Record excerpts section start

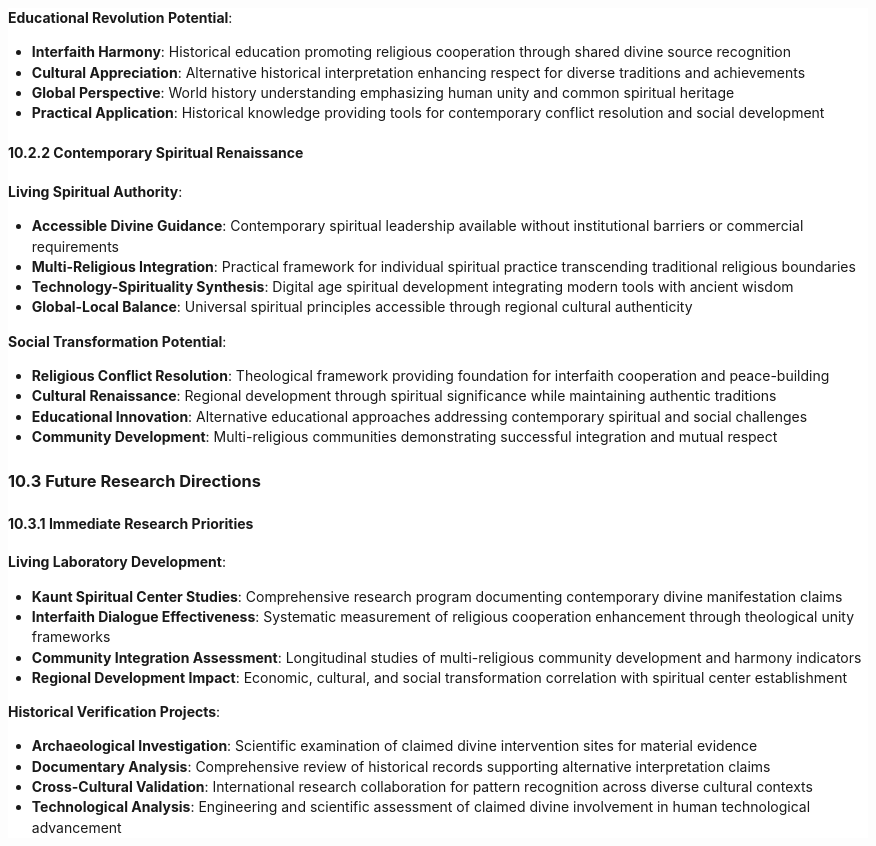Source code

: **Educational Revolution Potential**:

- **Interfaith Harmony**: Historical education promoting religious cooperation through shared divine source recognition
- **Cultural Appreciation**: Alternative historical interpretation enhancing respect for diverse traditions and achievements
- **Global Perspective**: World history understanding emphasizing human unity and common spiritual heritage
- **Practical Application**: Historical knowledge providing tools for contemporary conflict resolution and social development

#### 10.2.2 Contemporary Spiritual Renaissance

**Living Spiritual Authority**:

- **Accessible Divine Guidance**: Contemporary spiritual leadership available without institutional barriers or commercial requirements
- **Multi-Religious Integration**: Practical framework for individual spiritual practice transcending traditional religious boundaries
- **Technology-Spirituality Synthesis**: Digital age spiritual development integrating modern tools with ancient wisdom
- **Global-Local Balance**: Universal spiritual principles accessible through regional cultural authenticity

**Social Transformation Potential**:

- **Religious Conflict Resolution**: Theological framework providing foundation for interfaith cooperation and peace-building
- **Cultural Renaissance**: Regional development through spiritual significance while maintaining authentic traditions
- **Educational Innovation**: Alternative educational approaches addressing contemporary spiritual and social challenges
- **Community Development**: Multi-religious communities demonstrating successful integration and mutual respect

### 10.3 Future Research Directions

#### 10.3.1 Immediate Research Priorities

**Living Laboratory Development**:

- **Kaunt Spiritual Center Studies**: Comprehensive research program documenting contemporary divine manifestation claims
- **Interfaith Dialogue Effectiveness**: Systematic measurement of religious cooperation enhancement through theological unity frameworks
- **Community Integration Assessment**: Longitudinal studies of multi-religious community development and harmony indicators
- **Regional Development Impact**: Economic, cultural, and social transformation correlation with spiritual center establishment

**Historical Verification Projects**:

- **Archaeological Investigation**: Scientific examination of claimed divine intervention sites for material evidence
- **Documentary Analysis**: Comprehensive review of historical records supporting alternative interpretation claims
- **Cross-Cultural Validation**: International research collaboration for pattern recognition across diverse cultural contexts
- **Technological Analysis**: Engineering and scientific assessment of claimed divine involvement in human technological advancement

Record excerpts section end

§ Work request: Please collect every line of the data above that contains the word "recognition". Case counts.

§ Your response:
- **Interfaith Harmony**: Historical education promoting religious cooperation through shared divine source recognition
- **Cross-Cultural Validation**: International research collaboration for pattern recognition across diverse cultural contexts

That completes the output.